Introducción. La neuroestimualación eléctrica transcutánea (TENS), introducida a principios de los años 70, consiste en estimular el sistema nervioso mediante electricidad aplicada a la piel. Esta técnica permite controlar el dolor de forma no invasiva y mediante pequeños aparatos portátiles.
Objetivos. Valorar la calidad analgésica obtenida mediante la estimulación eléctrica transcutánea en los pacientes de nuestra Unidad que siguen tratamiento con TENS.
Material y métodos. Estudio retrospectivo de 136 pacientes en tratamiento con TENS en nuestra unidad desde enero del 2000 a mayo del 2002 (86 mujeres y 50 hombres con una media de edad de 57,11 años).

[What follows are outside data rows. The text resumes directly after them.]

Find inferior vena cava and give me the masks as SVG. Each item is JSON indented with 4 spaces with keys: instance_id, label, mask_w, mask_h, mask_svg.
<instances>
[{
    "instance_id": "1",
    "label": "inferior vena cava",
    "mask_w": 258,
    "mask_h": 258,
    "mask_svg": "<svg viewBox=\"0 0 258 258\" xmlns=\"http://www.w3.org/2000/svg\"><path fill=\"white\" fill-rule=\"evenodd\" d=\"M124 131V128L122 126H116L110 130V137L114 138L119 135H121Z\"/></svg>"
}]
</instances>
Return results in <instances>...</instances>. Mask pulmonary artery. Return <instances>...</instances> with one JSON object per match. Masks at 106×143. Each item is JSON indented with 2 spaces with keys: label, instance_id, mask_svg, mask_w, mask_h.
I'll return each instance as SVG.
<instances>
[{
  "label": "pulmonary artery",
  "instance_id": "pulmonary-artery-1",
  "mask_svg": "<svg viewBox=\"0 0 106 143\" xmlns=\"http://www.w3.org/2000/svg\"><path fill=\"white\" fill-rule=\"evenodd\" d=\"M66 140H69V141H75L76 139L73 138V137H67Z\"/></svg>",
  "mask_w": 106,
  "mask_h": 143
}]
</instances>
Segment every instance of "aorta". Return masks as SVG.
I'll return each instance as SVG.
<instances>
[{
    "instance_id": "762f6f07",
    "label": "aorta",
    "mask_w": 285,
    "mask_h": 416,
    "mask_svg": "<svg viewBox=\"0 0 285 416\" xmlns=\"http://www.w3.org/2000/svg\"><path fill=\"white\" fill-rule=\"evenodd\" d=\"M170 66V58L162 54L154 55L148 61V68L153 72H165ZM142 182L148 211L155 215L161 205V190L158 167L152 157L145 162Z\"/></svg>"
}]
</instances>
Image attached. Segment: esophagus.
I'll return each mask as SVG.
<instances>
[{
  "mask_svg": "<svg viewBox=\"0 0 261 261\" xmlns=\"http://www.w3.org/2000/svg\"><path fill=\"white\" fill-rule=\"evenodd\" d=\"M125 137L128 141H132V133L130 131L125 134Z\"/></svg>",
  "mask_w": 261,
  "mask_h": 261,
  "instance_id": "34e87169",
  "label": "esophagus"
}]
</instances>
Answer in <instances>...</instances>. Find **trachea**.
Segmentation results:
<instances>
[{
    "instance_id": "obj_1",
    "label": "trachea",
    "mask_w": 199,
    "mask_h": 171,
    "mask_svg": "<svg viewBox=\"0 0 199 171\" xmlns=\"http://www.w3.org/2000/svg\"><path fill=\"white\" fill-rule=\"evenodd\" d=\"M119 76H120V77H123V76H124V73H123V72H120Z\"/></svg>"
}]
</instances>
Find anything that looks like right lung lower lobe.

El adiestramiento para el uso y el seguimiento se realiza por parte del personal de enfermería. Tras la entrega del neuroestimulador en la primera consulta se programan tres revisiones bimensuales y posteriormente según evolución. En cada entrevista se hace valoración del dolor (mediante escala visual analógica), modo de uso, problemas y farmacoterapia.
Resultados. La patología observada es muy diversa, siendo la más frecuente la de columna lumbar (n=80), columna cervical (n=15), hombro doloroso (n=9) y neuralgia postherpética (n=6). A la entrega del TENS. El 86% de nuestros pacientes seguían tratamiento farmacológico para el dolor con analgésicos y medicación coadyuvante.
La gran mayoría realizó de 4 a 5 horas diarias de uso. De los 136 pacientes incluidos inicialmente en el estudio, 29 (21,32%) no volvieron a ninguna revisión después de la primera consulta y 27 (19,85%) abandonaron el tratamiento. En los 80 pacientes restantes (58,82%) se constató una clara mejoría del dolor (mayor del 50% en 47 pacientes) tras un tiempo medio de uso de 9,42 meses.
Excepto 3 casos de dermatitis de contacto no se registraron reacciones adversas significativas.
Conclusiones. La estimulación nerviosa transcutánea, generalmente asociada a otras medidas terapéuticas, es un método efectivo y seguro para controlar distintas formas de dolor.